Purpose : Anti-VEGF (Vascular Endothelial Cell Growth Factor) drugs are the standard care for treatment of patients with diabetic macular edema (DME). Despite the success of anti-VEGF therapy roughly 30% of patients with DME do not respond properly to this type of therapeutic approach. Thus, there is a pressing need to understand whether and which retinal factors influence the effectiveness of anti-VEGF drugs, the aim of this project.
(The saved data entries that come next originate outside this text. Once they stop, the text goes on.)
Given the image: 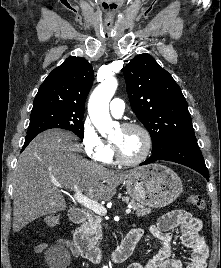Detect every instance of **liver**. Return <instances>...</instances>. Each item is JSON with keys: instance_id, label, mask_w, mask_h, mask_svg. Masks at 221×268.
Here are the masks:
<instances>
[{"instance_id": "1", "label": "liver", "mask_w": 221, "mask_h": 268, "mask_svg": "<svg viewBox=\"0 0 221 268\" xmlns=\"http://www.w3.org/2000/svg\"><path fill=\"white\" fill-rule=\"evenodd\" d=\"M75 136L62 130L39 134L20 155L13 183V232L48 214L66 209L57 184L85 191L95 201L109 200L135 170L117 172L88 161L76 152Z\"/></svg>"}]
</instances>
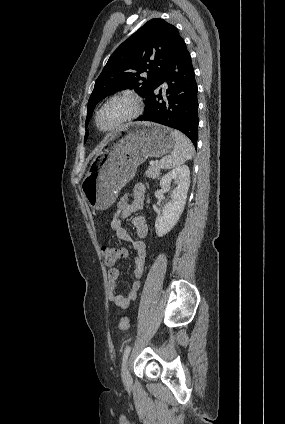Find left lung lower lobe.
Wrapping results in <instances>:
<instances>
[{"label":"left lung lower lobe","instance_id":"left-lung-lower-lobe-1","mask_svg":"<svg viewBox=\"0 0 285 424\" xmlns=\"http://www.w3.org/2000/svg\"><path fill=\"white\" fill-rule=\"evenodd\" d=\"M165 81L168 89L163 97L160 85ZM197 89L191 57L180 38L160 81L146 98L145 113L137 120L177 129L196 147L199 123Z\"/></svg>","mask_w":285,"mask_h":424}]
</instances>
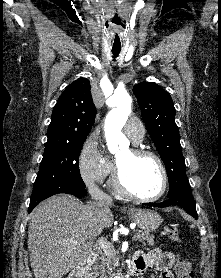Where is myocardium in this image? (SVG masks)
<instances>
[{
  "instance_id": "f54148a6",
  "label": "myocardium",
  "mask_w": 221,
  "mask_h": 278,
  "mask_svg": "<svg viewBox=\"0 0 221 278\" xmlns=\"http://www.w3.org/2000/svg\"><path fill=\"white\" fill-rule=\"evenodd\" d=\"M130 152L135 157H150L157 162V164L160 168V171H161V175H162L161 188L157 194L152 195V196H144V195H139V194L135 193L127 185V183L124 179L122 169L120 168V166L118 164H117L116 170H115V178H114L115 187L117 188V190L120 193H122L126 197H129L130 199H133V200L142 201V202H154V201L159 200L166 193L167 188H168V183H169L168 172H167V169H166V166H165L163 160L155 152L148 150V149L140 148V147L131 148Z\"/></svg>"
}]
</instances>
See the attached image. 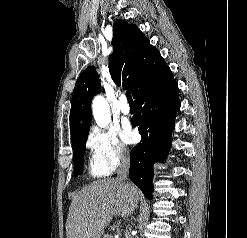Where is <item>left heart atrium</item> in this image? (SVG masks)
I'll use <instances>...</instances> for the list:
<instances>
[{
	"label": "left heart atrium",
	"instance_id": "1",
	"mask_svg": "<svg viewBox=\"0 0 247 238\" xmlns=\"http://www.w3.org/2000/svg\"><path fill=\"white\" fill-rule=\"evenodd\" d=\"M122 137L126 142L130 143L134 141L135 134L131 131L129 127H125L122 131Z\"/></svg>",
	"mask_w": 247,
	"mask_h": 238
}]
</instances>
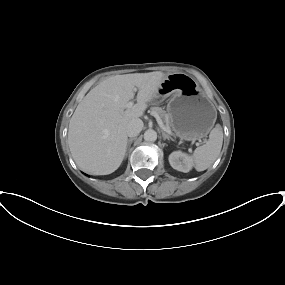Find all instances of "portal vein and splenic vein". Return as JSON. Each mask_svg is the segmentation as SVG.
<instances>
[{"instance_id": "18ae733b", "label": "portal vein and splenic vein", "mask_w": 285, "mask_h": 285, "mask_svg": "<svg viewBox=\"0 0 285 285\" xmlns=\"http://www.w3.org/2000/svg\"><path fill=\"white\" fill-rule=\"evenodd\" d=\"M134 90H136V88H135ZM132 106H133V102H132V101H130V102H128V103L126 104V108H131ZM152 115L155 117L157 123L159 124V126H160L164 131H166V132L169 133V134H172L170 128H168L167 126L164 125V123H163L161 117H160L156 112H152Z\"/></svg>"}]
</instances>
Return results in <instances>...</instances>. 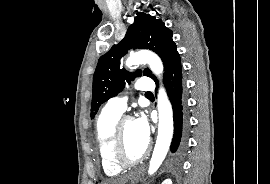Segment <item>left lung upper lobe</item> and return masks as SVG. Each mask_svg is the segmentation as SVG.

Methods : Diabetic patients (n=10) aged >18 years with central diabetic macular edema, BCVA >24 and <78, and central macular thickness (CMT) greater than 250 mm were enrolled in this study (ML39638). Following a full eye exam, imaging, and an aqueous tab, patients received ranibizumab (0.3mg/0.05mL) injections at day one and weeks four and eight. At week 12, a full eye exam, imaging, and a second aqueous tab was obtained prior to the last injection of ranibizumab. Pre- and post-treatment aqueous humor samples were then analyzed using Milliplex MAP magnetic bead assays.

Results : As expected, ranibizumab lowered levels of VEGF-A (p=0.0200), decreased CMT (central macular thickness, p=0.0480), and improved VA (visual acuity, p=0.0190). Interestingly, data analysis showed that the drug either had an immediate effect on vision parameters within 4 weeks after the first injection or none at all. Several pro-inflammatory mediators seemed to influence ranibizumab’s effectiveness in improving CMT. For example, baseline levels of interferon-γ correlated significantly with reduction in CMT (r=0.6490, p=0.0423). Other pro-inflammatory mediators such as the soluble receptors of IL-1 (interleukin-1) IL-1R1 (r=0.5985), IL-1R2 (r=0.6672), or Rantes (r=0.5640) had similar influence on ranibizumab’s effectiveness on lowering CMT.

Conclusions : Ranibizumab’s effectiveness can be determined within the first four weeks of therapy. Its effectiveness is greatly influenced by baseline levels of specific pro-inflammatory mediators. Fully identifying those pro-inflammatory mediators and their critical baseline levels will help to predict outcome of anti-VEGF therapies early in the treatment of diabetic macular edema.

This abstract was presented at the 2024 ARVO Annual Meeting, held in Seattle, WA, May 5-9, 2024.

This work is licensed under a Creative Commons Attribution-NonCommercial-NoDerivatives 4.0 International License.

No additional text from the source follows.